_ACTIVITY_
Retrieve every line from the records in which the word "GENER" occurs.

_DATA SHOWN_
%%

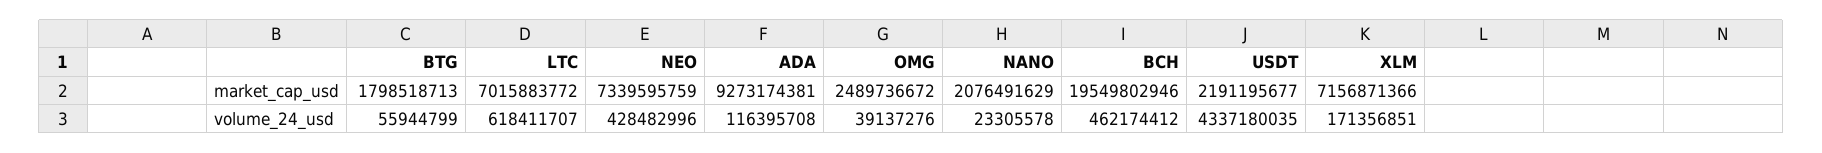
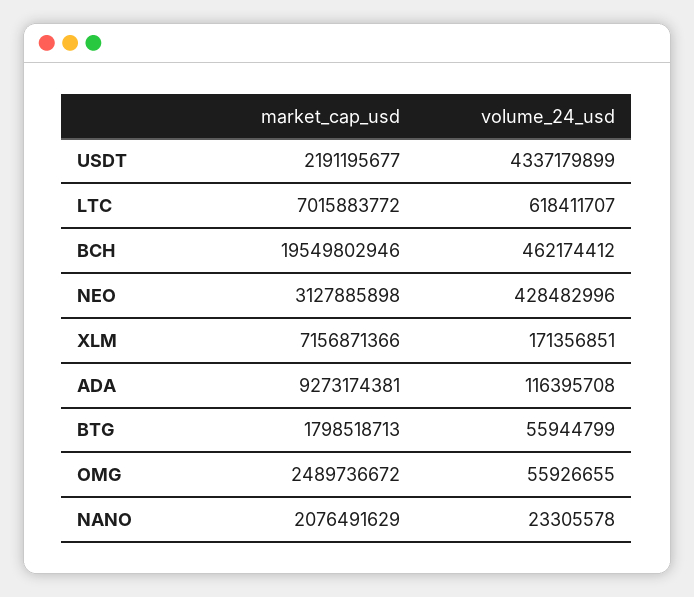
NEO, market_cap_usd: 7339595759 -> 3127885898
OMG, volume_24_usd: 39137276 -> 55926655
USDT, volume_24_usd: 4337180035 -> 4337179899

%%
%%

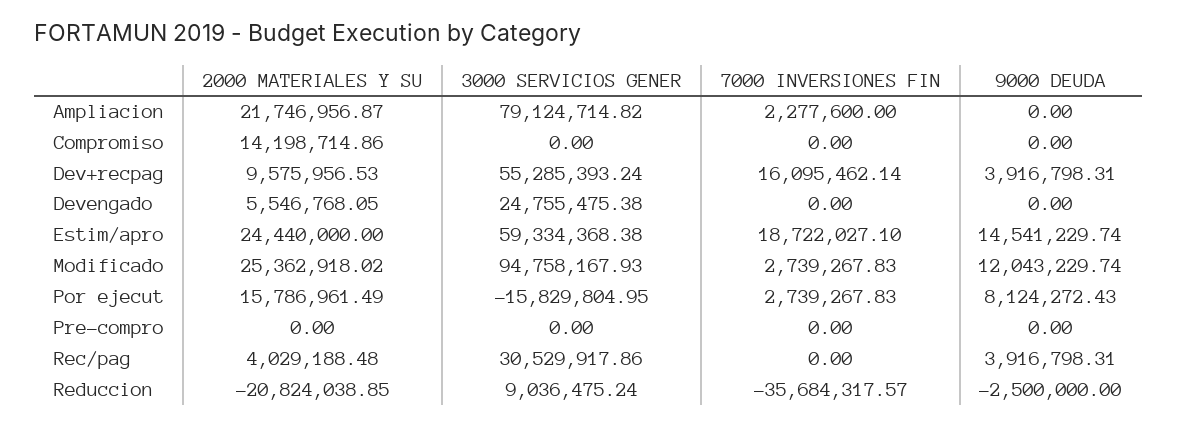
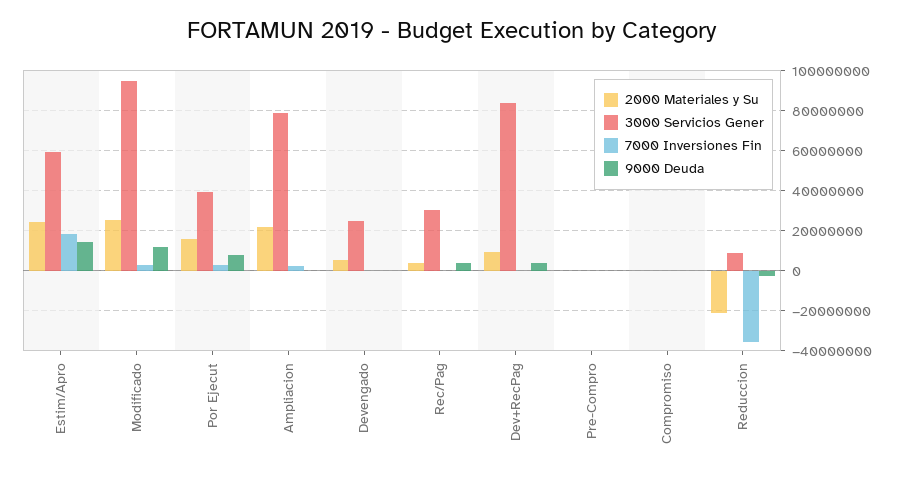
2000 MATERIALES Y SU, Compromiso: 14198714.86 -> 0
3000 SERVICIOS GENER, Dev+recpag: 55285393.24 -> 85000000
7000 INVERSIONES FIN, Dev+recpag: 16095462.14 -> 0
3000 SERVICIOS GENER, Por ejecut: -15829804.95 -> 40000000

%%

_EXERCISE OUTPUT_
3000 SERVICIOS GENER, Dev+recpag: 55285393.24 -> 85000000
3000 SERVICIOS GENER, Por ejecut: -15829804.95 -> 40000000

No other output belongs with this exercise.